A partly transparent or translucent area, sometimes referred to as a "half- window", may be formed in a polymeric security document which has opacifying layers on both sides by omitting the opacifying layers on one side only of the security document in the window area so that the "half-window" is not fully transparent, but allows some light to pass through without allowing objects to be viewed clearly through the half-window.

Alternatively, it is possible for the substrate to be formed from an substantially opaque material, such as paper or fibrous material, with an insert of transparent plastics material inserted into a cut-out, or recess in the paper or fibrous substrate to form a transparent window or a translucent half-window area.

The term "window" used herein encompasses fully transparent windows, translucent windows and "half windows".

Opacifying layers

Opacifying layers applied to a transparent substrate may comprise any one or more of a variety of opacifying coatings. For example, the opacifying coatings may comprise a pigment, such as titanium dioxide, dispersed within a binder or carrier of heat-activated cross-linkable polymeric material. Alternatively, a substrate of transparent plastic material could be sandwiched between opacifying layers of paper or other substantially opaque material to which indicia may be subsequently printed or otherwise applied.

» **PROBLEMS AND TASKS**:
**a)** Could you copy the passage on security-document windows from "Opacifying layers applied" up to and including "or otherwise applied."?
**b)** How would you sum up the passage on security-document windows in two sentences?
**c)** Answer these questions on the passage on security-document windows:
(i) Which pigment is named as an example for the opacifying coatings?
(ii) What kinds of windows does the term "window" encompass?
(iii) Where is the insert of transparent plastics material placed?
You will not need the listing.

» **DATA EXCERPTS**:
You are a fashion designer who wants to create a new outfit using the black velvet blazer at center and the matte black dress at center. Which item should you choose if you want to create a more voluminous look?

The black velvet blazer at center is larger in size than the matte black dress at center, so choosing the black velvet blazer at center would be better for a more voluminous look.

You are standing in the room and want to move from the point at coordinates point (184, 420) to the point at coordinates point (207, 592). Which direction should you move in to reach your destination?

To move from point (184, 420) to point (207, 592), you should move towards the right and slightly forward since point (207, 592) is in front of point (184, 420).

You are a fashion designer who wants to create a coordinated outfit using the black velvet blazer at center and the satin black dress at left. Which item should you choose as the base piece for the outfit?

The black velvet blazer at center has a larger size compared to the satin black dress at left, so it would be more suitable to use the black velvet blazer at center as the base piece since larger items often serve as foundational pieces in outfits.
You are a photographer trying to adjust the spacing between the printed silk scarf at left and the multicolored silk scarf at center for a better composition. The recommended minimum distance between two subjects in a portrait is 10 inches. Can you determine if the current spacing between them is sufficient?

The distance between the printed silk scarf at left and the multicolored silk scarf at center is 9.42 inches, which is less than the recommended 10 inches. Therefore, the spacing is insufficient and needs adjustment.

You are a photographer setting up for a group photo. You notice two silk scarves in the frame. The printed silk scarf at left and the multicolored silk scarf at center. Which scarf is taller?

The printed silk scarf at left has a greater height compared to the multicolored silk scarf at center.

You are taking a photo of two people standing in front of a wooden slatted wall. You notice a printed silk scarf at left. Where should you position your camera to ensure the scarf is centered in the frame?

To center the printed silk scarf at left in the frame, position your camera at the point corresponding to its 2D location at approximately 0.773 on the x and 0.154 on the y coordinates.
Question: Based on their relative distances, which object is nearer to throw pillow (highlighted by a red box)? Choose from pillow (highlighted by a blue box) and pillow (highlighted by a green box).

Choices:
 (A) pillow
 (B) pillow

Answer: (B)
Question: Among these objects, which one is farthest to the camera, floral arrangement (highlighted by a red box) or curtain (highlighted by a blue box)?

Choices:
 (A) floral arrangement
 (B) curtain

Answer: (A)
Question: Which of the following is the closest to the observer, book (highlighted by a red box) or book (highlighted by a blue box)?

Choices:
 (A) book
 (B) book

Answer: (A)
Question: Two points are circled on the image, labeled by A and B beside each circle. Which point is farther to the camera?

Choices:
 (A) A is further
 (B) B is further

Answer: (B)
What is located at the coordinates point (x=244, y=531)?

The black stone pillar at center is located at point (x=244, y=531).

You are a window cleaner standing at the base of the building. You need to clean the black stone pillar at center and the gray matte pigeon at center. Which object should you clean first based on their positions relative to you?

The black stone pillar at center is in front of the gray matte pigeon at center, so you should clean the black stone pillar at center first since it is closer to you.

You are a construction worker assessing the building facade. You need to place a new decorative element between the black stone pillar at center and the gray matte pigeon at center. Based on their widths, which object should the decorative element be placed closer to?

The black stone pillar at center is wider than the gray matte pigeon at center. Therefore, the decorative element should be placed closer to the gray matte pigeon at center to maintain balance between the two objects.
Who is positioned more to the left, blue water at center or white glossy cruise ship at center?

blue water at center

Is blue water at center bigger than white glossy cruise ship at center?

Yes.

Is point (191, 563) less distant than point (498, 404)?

» **ANSWERS**:
**a)**
Opacifying layers applied to a transparent substrate may comprise any one or more of a variety of opacifying coatings. For example, the opacifying coatings may comprise a pigment, such as titanium dioxide, dispersed within a binder or carrier of heat-activated cross-linkable polymeric material. Alternatively, a substrate of transparent plastic material could be sandwiched between opacifying layers of paper or other substantially opaque material to which indicia may be subsequently printed or otherwise applied.

**b)** A translucent "half-window" can be formed in a polymeric security document by omitting the opacifying layers on one side in the window area, or a transparent plastics insert can be placed in a cut-out or recess of an opaque paper or fibrous substrate, and the term "window" covers fully transparent, translucent and half windows. Opacifying layers may be coatings such as titanium dioxide dispersed in a heat-activated cross-linkable polymeric binder, or a transparent plastic substrate may be sandwiched between layers of paper or other substantially opaque material.

**c)**
(i) Titanium dioxide.
(ii) Fully transparent windows, translucent windows and "half windows".
(iii) Into a cut-out or recess in the paper or fibrous substrate.